Task to complete -> Render the stretch of the records from the start through the line containing "Recorded time: 16 h 26 min" as a Markdown table, one row per line, leaving out blank lines. Number the rows in a column headed Row and put each line in a column headed Line.

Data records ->

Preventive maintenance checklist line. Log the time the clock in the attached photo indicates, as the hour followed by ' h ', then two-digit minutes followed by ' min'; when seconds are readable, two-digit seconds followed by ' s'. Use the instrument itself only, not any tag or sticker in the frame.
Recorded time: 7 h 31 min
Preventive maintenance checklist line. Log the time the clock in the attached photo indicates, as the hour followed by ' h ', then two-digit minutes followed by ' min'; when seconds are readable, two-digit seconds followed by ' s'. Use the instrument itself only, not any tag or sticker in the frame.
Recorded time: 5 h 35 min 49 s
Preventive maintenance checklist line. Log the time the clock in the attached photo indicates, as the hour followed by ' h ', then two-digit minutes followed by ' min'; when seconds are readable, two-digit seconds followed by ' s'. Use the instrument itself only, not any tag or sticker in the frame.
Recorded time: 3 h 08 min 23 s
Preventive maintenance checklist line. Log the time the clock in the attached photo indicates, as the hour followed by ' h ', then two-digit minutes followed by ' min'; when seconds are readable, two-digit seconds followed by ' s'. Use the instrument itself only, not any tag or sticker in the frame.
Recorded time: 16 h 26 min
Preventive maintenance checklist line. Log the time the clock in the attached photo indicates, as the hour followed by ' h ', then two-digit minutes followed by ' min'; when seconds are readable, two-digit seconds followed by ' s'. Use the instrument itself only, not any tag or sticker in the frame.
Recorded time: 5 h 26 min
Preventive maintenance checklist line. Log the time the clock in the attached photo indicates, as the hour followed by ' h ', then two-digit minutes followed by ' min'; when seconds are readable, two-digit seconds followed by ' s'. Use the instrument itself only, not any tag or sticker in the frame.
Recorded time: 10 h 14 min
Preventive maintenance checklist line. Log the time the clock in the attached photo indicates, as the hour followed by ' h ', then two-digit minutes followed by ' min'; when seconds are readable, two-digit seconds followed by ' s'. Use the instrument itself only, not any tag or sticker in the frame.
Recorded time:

Solution to this problem ->
| Row | Line |
|---|---|
| 1 | Preventive maintenance checklist line. Log the time the clock in the attached photo indicates, as the hour followed by ' h ', then two-digit minutes followed by ' min'; when seconds are readable, two-digit seconds followed by ' s'. Use the instrument itself only, not any tag or sticker in the frame. |
| 2 | Recorded time: 7 h 31 min |
| 3 | Preventive maintenance checklist line. Log the time the clock in the attached photo indicates, as the hour followed by ' h ', then two-digit minutes followed by ' min'; when seconds are readable, two-digit seconds followed by ' s'. Use the instrument itself only, not any tag or sticker in the frame. |
| 4 | Recorded time: 5 h 35 min 49 s |
| 5 | Preventive maintenance checklist line. Log the time the clock in the attached photo indicates, as the hour followed by ' h ', then two-digit minutes followed by ' min'; when seconds are readable, two-digit seconds followed by ' s'. Use the instrument itself only, not any tag or sticker in the frame. |
| 6 | Recorded time: 3 h 08 min 23 s |
| 7 | Preventive maintenance checklist line. Log the time the clock in the attached photo indicates, as the hour followed by ' h ', then two-digit minutes followed by ' min'; when seconds are readable, two-digit seconds followed by ' s'. Use the instrument itself only, not any tag or sticker in the frame. |
| 8 | Recorded time: 16 h 26 min |